Final Thought: Separation Anxiety in Cats Is Not a Flaw.

 

It Is Information.The reframe that changes everything in these cases is this: the cat is not being difficult. They are being honest about what their nervous system needs. The attachment bond is real. The distress is real. The behaviors that follow from that distress are not manipulation or attention-seeking. They are the best available coping responses for an animal in genuine physiological distress, with no way to explain what is happening or ask for help in any other way.That reframe changes the intervention. You are not trying to teach the cat to be more independent because independence is morally preferable. You are trying to build a cat whose environment, routine, and internal resources are rich enough that your absence is manageable rather than destabilising. That is a solvable problem. It takes structure and it takes time, but it is consistently achievable.

 

Some of the cats I have worked with who had the most severe separation anxiety have also been among the most responsive to treatment, because they were cats paying very close attention to their world. When that world becomes predictable, safe, and stimulating, they settle. They do not need to be fixed. They need a reason to feel secure.

References

  1. Vitale, K.R., Behnke, A.C., & Udell, M.A.R. (2019). Attachment bonds between domestic cats and humans. Current Biology, 29(18), R864–R865.  A cell press journal

  2. Schwartz, S. (2002). Separation anxiety syndrome in cats: 136 cases (1991–2000). Journal of the American Veterinary Medical Association, 220(7), 1028–1033.
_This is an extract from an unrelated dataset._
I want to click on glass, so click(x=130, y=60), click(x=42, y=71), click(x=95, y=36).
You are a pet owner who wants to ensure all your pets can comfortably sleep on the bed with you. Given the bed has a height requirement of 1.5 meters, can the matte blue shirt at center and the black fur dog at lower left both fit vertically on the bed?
  3. Ahola, M.K., Vapalahti, K., & Lohi, H. (2017). Early weaning increases aggression and stereotypies in cats. Scientific Reports, 7, 10412. Full text

  4. Buffington, C.A.T., Westropp, J.L., Chew, D.J., & Bolus, R.R. (2006). Clinical evaluation of multimodal environmental modification (MEMO) in the management of cats with idiopathic cystitis. Journal of Feline Medicine and Surgery, 8(4), 261–268.

  5. Stella, J.L., Lord, L.K., & Buffington, C.A.T. (2011). Sickness behaviors in response to unusual external events in healthy cats and cats with feline interstitial cystitis. Journal of the American Veterinary Medical Association, 238(1), 67–73.

  6. Amat, M., Camps, T., & Manteca, X. (2016). Stress in owned cats: behavioural changes and welfare implications. Journal of Feline Medicine and Surgery, 18(8), 577–586.